• **Data supplied**
______________________________
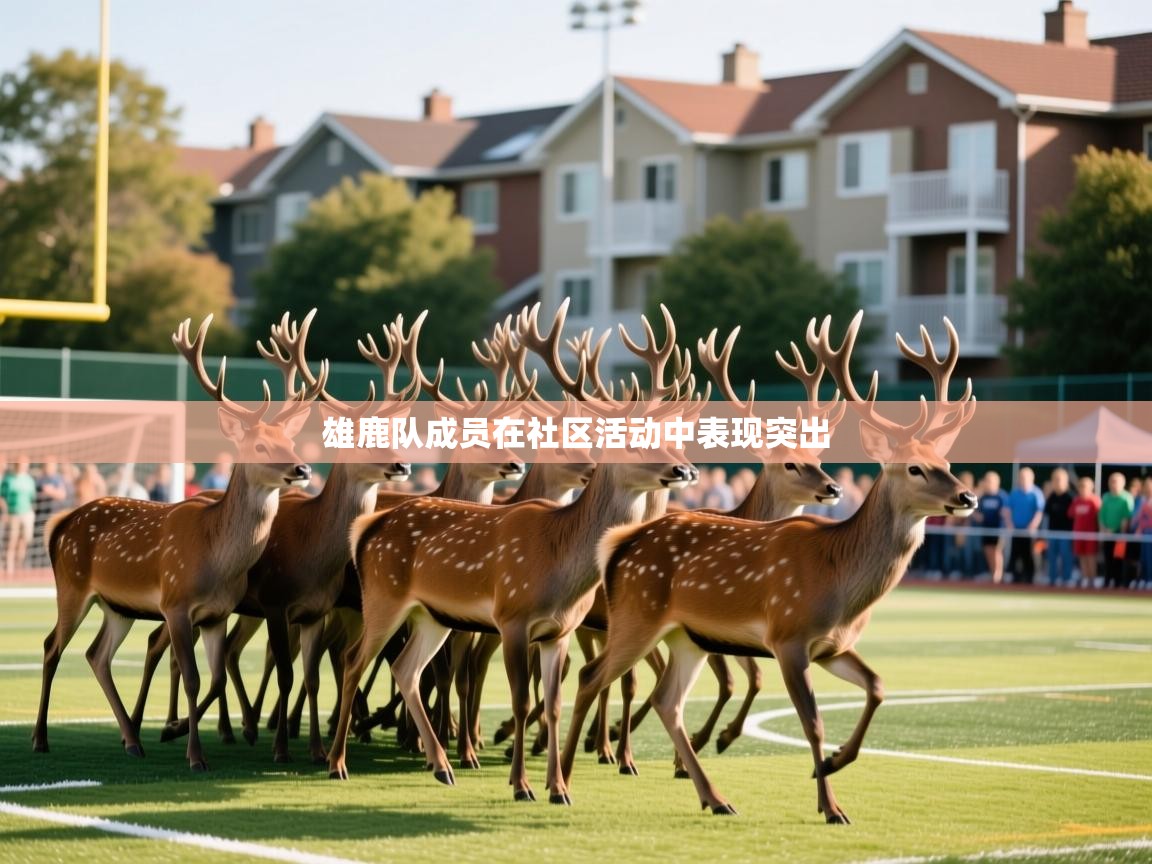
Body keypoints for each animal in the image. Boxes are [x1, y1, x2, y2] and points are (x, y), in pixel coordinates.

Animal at [33, 314, 323, 770]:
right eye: (260, 444)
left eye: (290, 441)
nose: (303, 468)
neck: (216, 557)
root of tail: (61, 524)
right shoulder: (175, 603)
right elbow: (192, 677)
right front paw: (195, 756)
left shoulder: (217, 613)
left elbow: (217, 677)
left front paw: (183, 735)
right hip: (72, 585)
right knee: (51, 647)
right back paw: (41, 739)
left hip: (117, 606)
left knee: (97, 655)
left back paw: (133, 740)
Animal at [328, 302, 699, 805]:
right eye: (629, 440)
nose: (683, 469)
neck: (560, 566)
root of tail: (369, 526)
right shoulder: (512, 618)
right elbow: (522, 701)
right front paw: (522, 785)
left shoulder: (560, 631)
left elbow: (557, 702)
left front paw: (558, 788)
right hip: (382, 598)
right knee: (353, 660)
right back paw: (338, 763)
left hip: (431, 615)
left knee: (406, 670)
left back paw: (442, 766)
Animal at [560, 311, 978, 821]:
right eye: (914, 468)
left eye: (946, 461)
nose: (968, 497)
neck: (840, 580)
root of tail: (620, 543)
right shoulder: (788, 635)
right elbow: (813, 723)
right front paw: (830, 804)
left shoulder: (833, 646)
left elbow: (878, 687)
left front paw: (834, 763)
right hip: (636, 618)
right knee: (592, 677)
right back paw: (563, 779)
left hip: (684, 636)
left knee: (666, 700)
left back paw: (713, 796)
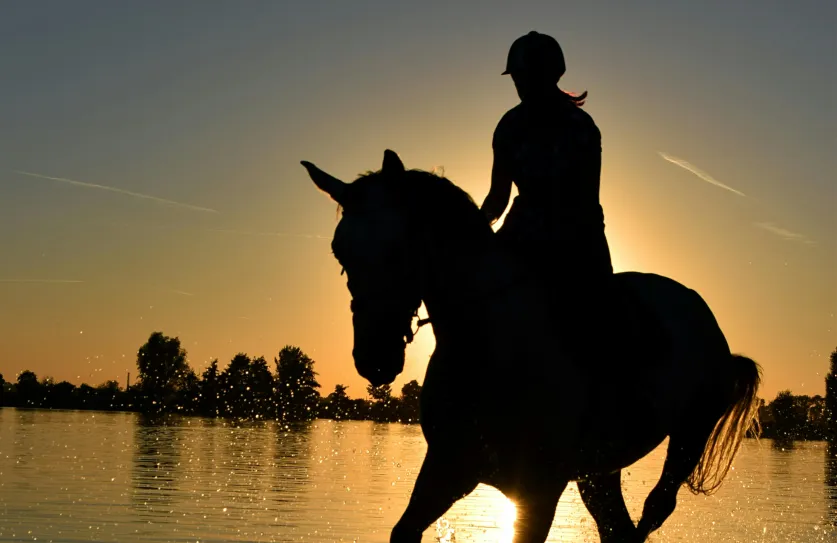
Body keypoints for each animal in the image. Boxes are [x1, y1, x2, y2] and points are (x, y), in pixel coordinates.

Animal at [301, 150, 761, 543]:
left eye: (399, 250)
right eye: (339, 251)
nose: (374, 360)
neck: (490, 347)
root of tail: (702, 315)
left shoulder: (539, 489)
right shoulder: (449, 468)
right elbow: (403, 530)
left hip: (688, 437)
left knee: (652, 510)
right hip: (599, 471)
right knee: (617, 526)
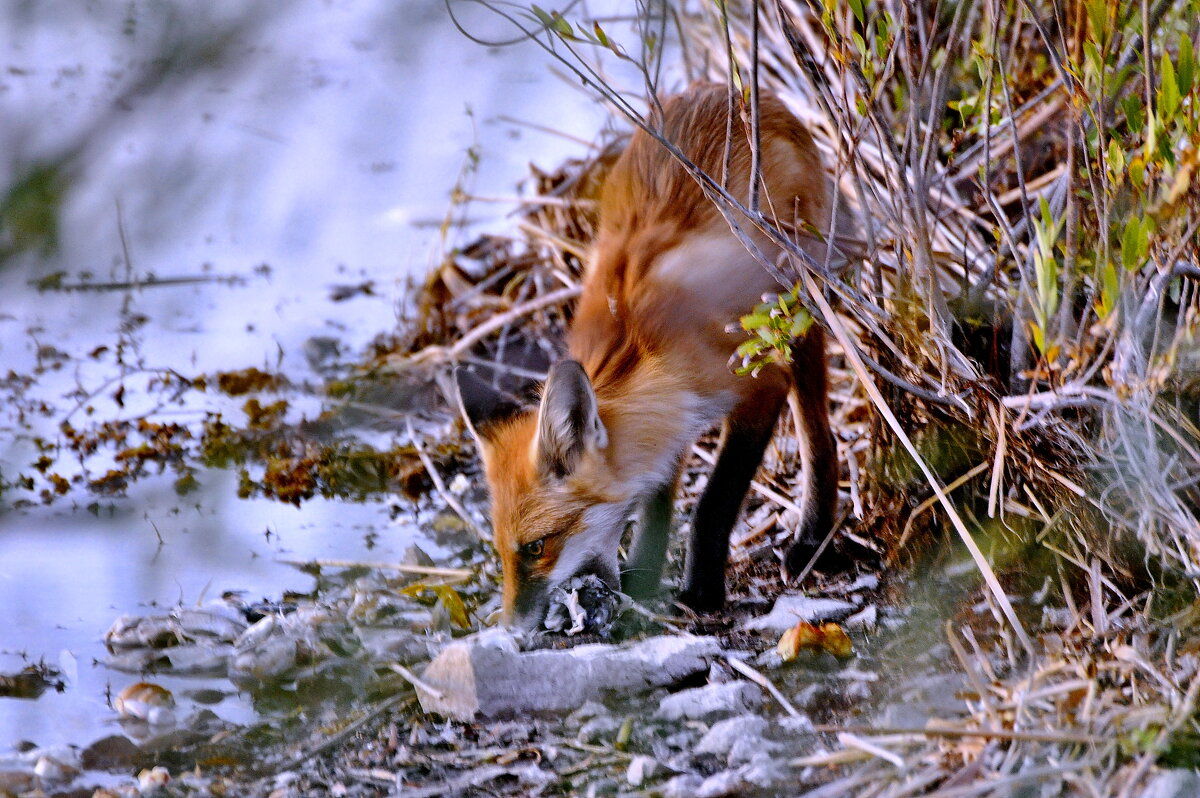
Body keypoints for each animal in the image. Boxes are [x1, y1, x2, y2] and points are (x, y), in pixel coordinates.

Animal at [453, 82, 840, 628]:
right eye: (504, 554)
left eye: (536, 548)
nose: (513, 630)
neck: (641, 350)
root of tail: (734, 89)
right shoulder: (666, 416)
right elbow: (655, 504)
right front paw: (645, 579)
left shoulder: (757, 387)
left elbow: (712, 503)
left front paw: (700, 591)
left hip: (797, 312)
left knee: (819, 434)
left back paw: (812, 539)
______________________________
• **Exercise**
From the top of the listing above, repeat each line exactly until you reach the line containing "left hip: (117, 606)", and repeat that one too. Leave the pictures out.

• **Answer to the problem**
Body keypoints for each animal in the image. Boxes are [x1, y1, x2, y2] and points are (x, y), in pixel coordinates.

Animal at [33, 314, 323, 770]:
right eye: (260, 444)
left eye: (290, 441)
nose: (303, 468)
neck: (216, 557)
root of tail: (61, 524)
right shoulder: (175, 603)
right elbow: (192, 677)
right front paw: (195, 756)
left shoulder: (217, 613)
left elbow: (217, 677)
left front paw: (183, 735)
right hip: (72, 585)
right knee: (51, 647)
right back paw: (41, 739)
left hip: (117, 606)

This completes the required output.